> Objetivo 1
Transcreva, sem qualquer alteração, o trecho do texto sobre futebol que vai de "Deixem-me, a propósito" até "estádios estariam vazios.".

----------------------------------------

Deixem-me, a propósito do Benfica-Porto, recuperar a
explicação do escritor britânico Martim Amis para o fascínio exercido pelo
futebol: “é o único desporto que, normalmente, se decide por um golo, por isso
a pressão do momento é mais intensa do que em qualquer outra modalidade”. Os
jogos discutem-se numa lenta monotonia, organizada e por vezes de pendor
burocrático – médios que pautam o ritmo do jogo, outros, com cultura táctica,
que conferem disciplina nos “processos defensivos” – mas não fora os momentos de
desorganização, em que o sentido que os treinadores deram à equipa se perde, os
estádios estariam vazios.
Lazar Markovic. Ninguém que sinta a paixão pelo futebol
precisou de ver mais do que dois minutos do sérvio com uma bola nos pés para
logo ter a certeza que estávamos perante a matéria de que se fazem os sonhos
dos adeptos. A bola como prolongamento de um corpo ziguezagueante e uma
aproximação romântica a cada jogada. Com o jovem sérvio não há nunca terceira
via – a opção é irremediavelmente entre uma perda de bola incompreensível,
seguida de um baixar de braços, como se estivesse a gerir uma derrota
individual, ou uma arrancada de génio, daquelas que ninguém sentado na bancada
foi capaz de antecipar.

----------------------------------------

> Objetivo 2
Indique cada linha da listagem em que aparece a palavra "tempo", reproduzindo-a por inteiro.

----------------------------------------

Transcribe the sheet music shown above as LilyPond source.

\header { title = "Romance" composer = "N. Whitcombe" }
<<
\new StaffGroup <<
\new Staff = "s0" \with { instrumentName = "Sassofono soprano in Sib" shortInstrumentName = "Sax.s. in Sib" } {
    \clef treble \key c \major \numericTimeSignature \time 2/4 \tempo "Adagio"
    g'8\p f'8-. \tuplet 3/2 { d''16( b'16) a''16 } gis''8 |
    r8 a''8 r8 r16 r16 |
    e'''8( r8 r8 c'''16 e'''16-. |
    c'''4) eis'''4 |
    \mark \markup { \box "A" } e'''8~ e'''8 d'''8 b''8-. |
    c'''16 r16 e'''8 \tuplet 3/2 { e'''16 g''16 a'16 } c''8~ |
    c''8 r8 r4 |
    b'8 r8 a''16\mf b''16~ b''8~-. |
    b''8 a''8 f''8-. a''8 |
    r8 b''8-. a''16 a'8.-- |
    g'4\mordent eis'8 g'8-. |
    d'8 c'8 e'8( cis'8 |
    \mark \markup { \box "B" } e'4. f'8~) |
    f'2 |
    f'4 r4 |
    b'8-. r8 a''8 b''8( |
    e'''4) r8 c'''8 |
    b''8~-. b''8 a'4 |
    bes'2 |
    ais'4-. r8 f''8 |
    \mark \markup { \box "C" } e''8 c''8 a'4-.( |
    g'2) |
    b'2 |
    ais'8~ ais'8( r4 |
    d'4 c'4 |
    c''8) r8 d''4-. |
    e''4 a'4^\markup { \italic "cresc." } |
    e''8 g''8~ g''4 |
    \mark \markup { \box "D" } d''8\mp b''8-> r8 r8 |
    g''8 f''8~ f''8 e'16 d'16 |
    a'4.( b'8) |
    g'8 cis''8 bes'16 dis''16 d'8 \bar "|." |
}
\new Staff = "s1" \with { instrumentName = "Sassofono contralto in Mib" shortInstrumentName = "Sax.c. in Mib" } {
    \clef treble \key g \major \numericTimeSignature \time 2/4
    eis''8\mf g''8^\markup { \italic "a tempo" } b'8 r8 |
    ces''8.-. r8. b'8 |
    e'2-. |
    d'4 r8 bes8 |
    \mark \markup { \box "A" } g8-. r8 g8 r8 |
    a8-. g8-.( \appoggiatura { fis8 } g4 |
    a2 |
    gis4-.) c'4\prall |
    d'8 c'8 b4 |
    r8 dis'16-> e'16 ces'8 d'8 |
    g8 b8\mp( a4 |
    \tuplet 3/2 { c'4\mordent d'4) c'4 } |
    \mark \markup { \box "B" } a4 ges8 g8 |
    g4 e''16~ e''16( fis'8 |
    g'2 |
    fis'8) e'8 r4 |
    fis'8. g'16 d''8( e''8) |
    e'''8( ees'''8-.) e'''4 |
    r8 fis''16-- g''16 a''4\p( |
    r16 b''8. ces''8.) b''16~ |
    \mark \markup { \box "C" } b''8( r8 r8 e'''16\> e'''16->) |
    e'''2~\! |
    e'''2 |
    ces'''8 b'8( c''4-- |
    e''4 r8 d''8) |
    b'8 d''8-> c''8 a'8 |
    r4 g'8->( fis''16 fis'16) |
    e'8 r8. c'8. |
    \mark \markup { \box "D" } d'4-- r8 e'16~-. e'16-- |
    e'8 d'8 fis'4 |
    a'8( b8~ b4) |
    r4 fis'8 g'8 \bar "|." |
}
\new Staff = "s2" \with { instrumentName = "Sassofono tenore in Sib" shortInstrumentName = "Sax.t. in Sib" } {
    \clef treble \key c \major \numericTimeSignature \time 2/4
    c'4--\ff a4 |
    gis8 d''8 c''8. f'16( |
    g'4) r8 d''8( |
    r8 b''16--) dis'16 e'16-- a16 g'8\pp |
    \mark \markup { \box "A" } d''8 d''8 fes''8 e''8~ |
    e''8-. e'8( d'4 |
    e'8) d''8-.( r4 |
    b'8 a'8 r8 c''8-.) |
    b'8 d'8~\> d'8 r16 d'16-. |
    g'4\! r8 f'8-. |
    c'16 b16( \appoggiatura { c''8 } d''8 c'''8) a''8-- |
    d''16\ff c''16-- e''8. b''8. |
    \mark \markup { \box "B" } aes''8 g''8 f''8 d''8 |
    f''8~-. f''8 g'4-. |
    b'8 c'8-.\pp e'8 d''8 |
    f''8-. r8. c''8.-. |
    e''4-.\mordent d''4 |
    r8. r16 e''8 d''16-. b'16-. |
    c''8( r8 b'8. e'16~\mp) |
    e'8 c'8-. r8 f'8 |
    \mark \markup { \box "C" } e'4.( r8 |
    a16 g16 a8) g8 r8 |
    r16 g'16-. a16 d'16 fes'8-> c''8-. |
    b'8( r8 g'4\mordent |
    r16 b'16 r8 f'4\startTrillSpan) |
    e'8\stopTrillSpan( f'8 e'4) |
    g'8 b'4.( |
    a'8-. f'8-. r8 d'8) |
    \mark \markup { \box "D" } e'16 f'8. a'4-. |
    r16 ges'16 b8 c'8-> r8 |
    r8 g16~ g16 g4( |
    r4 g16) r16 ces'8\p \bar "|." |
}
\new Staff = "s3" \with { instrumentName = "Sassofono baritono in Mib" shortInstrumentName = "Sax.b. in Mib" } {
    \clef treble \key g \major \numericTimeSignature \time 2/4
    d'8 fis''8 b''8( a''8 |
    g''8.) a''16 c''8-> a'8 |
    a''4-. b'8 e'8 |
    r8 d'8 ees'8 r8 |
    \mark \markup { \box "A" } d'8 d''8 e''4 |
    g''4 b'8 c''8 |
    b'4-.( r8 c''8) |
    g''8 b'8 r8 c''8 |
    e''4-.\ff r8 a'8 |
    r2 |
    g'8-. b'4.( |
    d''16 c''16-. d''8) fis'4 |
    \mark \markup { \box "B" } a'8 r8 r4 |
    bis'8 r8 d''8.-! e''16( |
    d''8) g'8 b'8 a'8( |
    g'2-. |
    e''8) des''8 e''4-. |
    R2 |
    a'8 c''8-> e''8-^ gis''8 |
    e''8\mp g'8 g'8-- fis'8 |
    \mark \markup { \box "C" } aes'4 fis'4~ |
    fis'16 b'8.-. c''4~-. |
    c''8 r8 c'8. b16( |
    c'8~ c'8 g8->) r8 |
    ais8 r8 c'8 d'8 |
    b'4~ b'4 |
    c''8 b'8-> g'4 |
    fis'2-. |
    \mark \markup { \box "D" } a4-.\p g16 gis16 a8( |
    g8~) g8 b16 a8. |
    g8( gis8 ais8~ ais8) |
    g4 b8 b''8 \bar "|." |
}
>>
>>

----------------------------------------

> Resolução do exercício 1
Deixem-me, a propósito do Benfica-Porto, recuperar a
explicação do escritor britânico Martim Amis para o fascínio exercido pelo
futebol: “é o único desporto que, normalmente, se decide por um golo, por isso
a pressão do momento é mais intensa do que em qualquer outra modalidade”. Os
jogos discutem-se numa lenta monotonia, organizada e por vezes de pendor
burocrático – médios que pautam o ritmo do jogo, outros, com cultura táctica,
que conferem disciplina nos “processos defensivos” – mas não fora os momentos de
desorganização, em que o sentido que os treinadores deram à equipa se perde, os
estádios estariam vazios.

> Resolução do exercício 2
    \clef treble \key c \major \numericTimeSignature \time 2/4 \tempo "Adagio"
    eis''8\mf g''8^\markup { \italic "a tempo" } b'8 r8 |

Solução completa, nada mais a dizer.